As for air conditioning, maybe ductless systems should be looked into …
I went to these schools in the 70’s – 80’s and they were hot then, but certainly not as hot as they are now. We NEVER started school before Labor Day and we always got out BEFORE Father’s day. The climate now is hotter than it used to be. Add all the heat from all the added technology and it is a sweltering mess. Windows that don’t open/close. There is no reason that teachers and students should have to spend that much time in classrooms that are over 100 degrees. Building construction funds should have taken care of this years ago, but shiny new schools are what get politicians elected. Some of these schools should have been rebuilt years ago but they get passed by year after year. It’s a sin.
I’m sorry, but this has been going on for years, first with Smith and now Kamanetz and they have stalled long enough. Something or someone needs to hold them accountable for the health of students and teachers in these buildings. There have been millions pumped into the building construction fund year after year but there never seems to be enough money to add the air conditioning to these old schools. Instead, they decide to build new schools in affluent areas because that is where their voter base resides. I’m surprised that this has NOT become an OSHA issue with the teachers union. Just think about it…..even the characters in Disney World are given breaks every 45 minutes so that they don’t overheat in their hot costumes, but yet it’s expected that our students and teachers stay in hot classrooms for over 6 hours every day with no break. This is the world we live in and it’s a crying shame!
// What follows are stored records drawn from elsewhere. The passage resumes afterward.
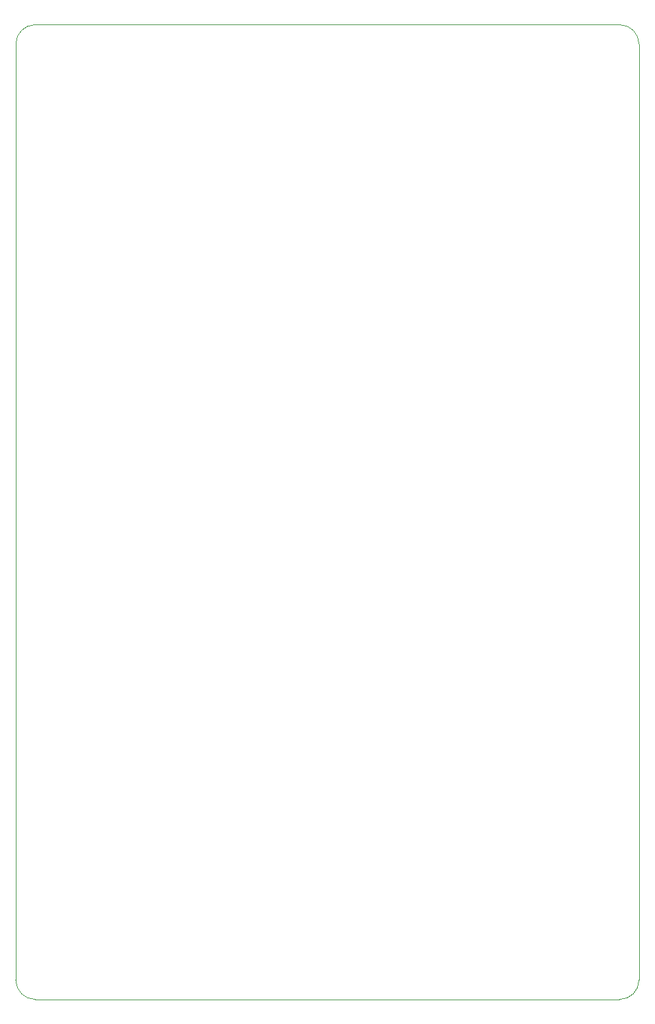
<source format=gbr>
%TF.GenerationSoftware,KiCad,Pcbnew,(5.1.10)-1*%
%TF.CreationDate,2021-07-01T23:21:13+02:00*%
%TF.ProjectId,PicBytesMicro,50696342-7974-4657-934d-6963726f2e6b,rev?*%
%TF.SameCoordinates,Original*%
%TF.FileFunction,Profile,NP*%
%FSLAX46Y46*%
G04 Gerber Fmt 4.6, Leading zero omitted, Abs format (unit mm)*
G04 Created by KiCad (PCBNEW (5.1.10)-1) date 2021-07-01 23:21:13*
%MOMM*%
%LPD*%
G01*
G04 APERTURE LIST*
%TA.AperFunction,Profile*%
%ADD10C,0.050000*%
%TD*%
G04 APERTURE END LIST*
D10*
X174000000Y-34500000D02*
G75*
G02*
X176500000Y-37000000I0J-2500000D01*
G01*
X96500000Y-37000000D02*
G75*
G02*
X99000000Y-34500000I2500000J0D01*
G01*
X99000000Y-159500000D02*
G75*
G02*
X96500000Y-157000000I0J2500000D01*
G01*
X176500000Y-157000000D02*
G75*
G02*
X174000000Y-159500000I-2500000J0D01*
G01*
X174000000Y-34500000D02*
X99000000Y-34500000D01*
X96500000Y-157000000D02*
X96500000Y-37000000D01*
X174000000Y-159500000D02*
X99000000Y-159500000D01*
X176500000Y-157000000D02*
X176500000Y-37000000D01*
M02*

</source>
You mean as opposed to the OSHA violations of not having working heating or the building not being up to fire safety code? Because that’s what the building construction money is supposed to address.
Franchot’s vote violates his Comptroller-stewardship duties over taxpayer monies, and Hogan’s tactics and post-vote criticisms of David Lever are repulsive. This is the type of abuse which should lead to debate over a constitutional amendment to dissolve BPW.
Focusing on egos and power struggles is about all the “major” news media
can think about – and it’s always all about the “children” isn’t it?
A more serious issue is the whole deplorable state of psychological
conditioning in the government schools – the massive, unrelenting
control and indoctrination of the youth under the guise of “education”.
The solution for this is pretty simple also – but strangely no one seems
to be talking about this — simply repeal “compulsory schooling”. Let
parents decide whether they value what the government is pawning off as
“education” for their children. On-line in home classes are virtually free, and
technology makes the best teachers and curriculum available to all, at
practically no cost at all.
But I guess it’s more exciting to talk about “air conditioners” and who
gets to make the decision on these “important” educational issues that
really get the attention from so-called “reporters” as yourself.